→ **Goal of the exercise**
Render the text read from each of the data items below as a JSON list of strings, with one string per line and blank lines omitted, covering every item. Leave the pictures out of the answer.

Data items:
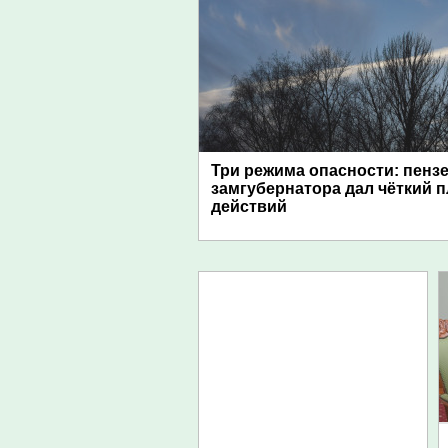
Три режима опасности: пенз
замгубернатора дал чёткий 
действий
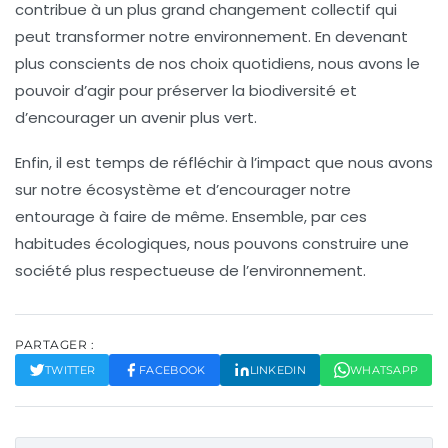
contribue à un plus grand changement collectif qui
peut transformer notre environnement. En devenant
plus conscients de nos choix quotidiens, nous avons le
pouvoir d’agir pour
préserver la biodiversité
et
d’encourager un avenir plus vert.
Enfin, il est temps de réfléchir à l’impact que nous avons
sur notre écosystème et d’encourager notre
entourage à faire de même. Ensemble, par ces
habitudes écologiques
, nous pouvons construire une
société plus respectueuse de l’environnement.
PARTAGER :
TWITTER
FACEBOOK
LINKEDIN
WHATSAPP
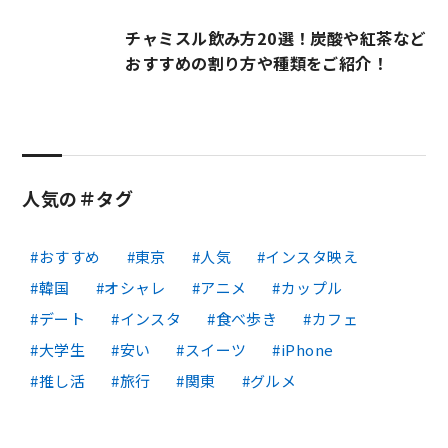
チャミスル飲み方20選！炭酸や紅茶など
おすすめの割り方や種類をご紹介！
人気の＃タグ
おすすめ
東京
人気
インスタ映え
韓国
オシャレ
アニメ
カップル
デート
インスタ
食べ歩き
カフェ
大学生
安い
スイーツ
iPhone
推し活
旅行
関東
グルメ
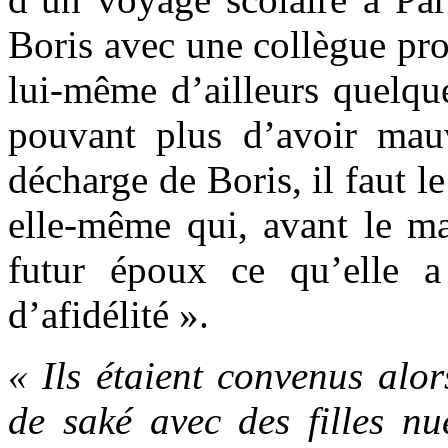
Boris avec une collègue prof
lui-même d’ailleurs quelqu
pouvant plus d’avoir mau
décharge de Boris, il faut l
elle-même qui, avant le ma
futur époux ce qu’elle a
d’afidélité ».
« Ils étaient convenus alor
de saké avec des filles nu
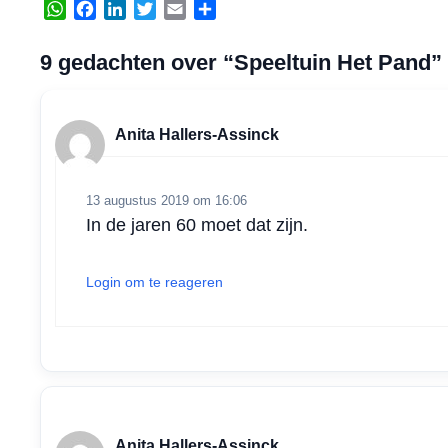
W
F
L
T
E
D
h
a
i
w
m
e
a
c
n
i
a
l
9 gedachten over “Speeltuin Het Pand”
t
e
k
t
i
e
s
b
e
t
l
n
A
o
d
e
Anita Hallers-Assinck
p
o
I
r
p
k
n
13 augustus 2019 om 16:06
In de jaren 60 moet dat zijn.
Login om te reageren
Anita Hallers-Assinck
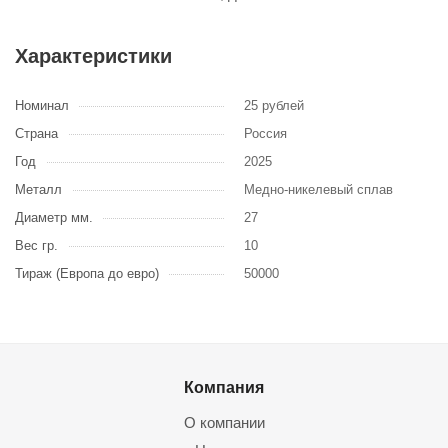
Характеристики
Номинал
25 рублей
Страна
Россия
Год
2025
Металл
Медно-никелевый сплав
Диаметр мм.
27
Вес гр.
10
Тираж (Европа до евро)
50000
Компания
О компании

→ **Reply**
[
  "Три режима опасности: пенз",
  "замгубернатора дал чёткий ",
  "действий",
  "contribue à un plus grand changement collectif qui",
  "peut transformer notre environnement. En devenant",
  "plus conscients de nos choix quotidiens, nous avons le",
  "pouvoir d’agir pour",
  "préserver la biodiversité",
  "et",
  "d’encourager un avenir plus vert.",
  "Enfin, il est temps de réfléchir à l’impact que nous avons",
  "sur notre écosystème et d’encourager notre",
  "entourage à faire de même. Ensemble, par ces",
  "habitudes écologiques",
  ", nous pouvons construire une",
  "société plus respectueuse de l’environnement.",
  "PARTAGER :",
  "TWITTER",
  "FACEBOOK",
  "LINKEDIN",
  "WHATSAPP",
  "チャミスル飲み方20選！炭酸や紅茶など",
  "おすすめの割り方や種類をご紹介！",
  "人気の＃タグ",
  "おすすめ",
  "東京",
  "人気",
  "インスタ映え",
  "韓国",
  "オシャレ",
  "アニメ",
  "カップル",
  "デート",
  "インスタ",
  "食べ歩き",
  "カフェ",
  "大学生",
  "安い",
  "スイーツ",
  "iPhone",
  "推し活",
  "旅行",
  "関東",
  "グルメ",
  "Boris avec une collègue prof",
  "lui-même d’ailleurs quelqu",
  "pouvant plus d’avoir mau",
  "décharge de Boris, il faut l",
  "elle-même qui, avant le ma",
  "futur époux ce qu’elle a",
  "d’afidélité ».",
  "« Ils étaient convenus alor",
  "de saké avec des filles nu",
  "W",
  "F",
  "L",
  "T",
  "E",
  "D",
  "h",
  "a",
  "i",
  "w",
  "m",
  "e",
  "a",
  "c",
  "n",
  "i",
  "a",
  "l",
  "9 gedachten over “Speeltuin Het Pand”",
  "t",
  "e",
  "k",
  "t",
  "i",
  "e",
  "s",
  "b",
  "e",
  "t",
  "l",
  "n",
  "A",
  "o",
  "d",
  "e",
  "Anita Hallers-Assinck",
  "p",
  "o",
  "I",
  "r",
  "p",
  "k",
  "n",
  "13 augustus 2019 om 16:06",
  "In de jaren 60 moet dat zijn.",
  "Login om te reageren",
  "Anita Hallers-Assinck",
  "Характеристики",
  "Номинал",
  "25 рублей",
  "Страна",
  "Россия",
  "Год",
  "2025",
  "Металл",
  "Медно-никелевый сплав",
  "Диаметр мм.",
  "27",
  "Вес гр.",
  "10",
  "Тираж (Европа до евро)",
  "50000",
  "Компания",
  "О компании"
]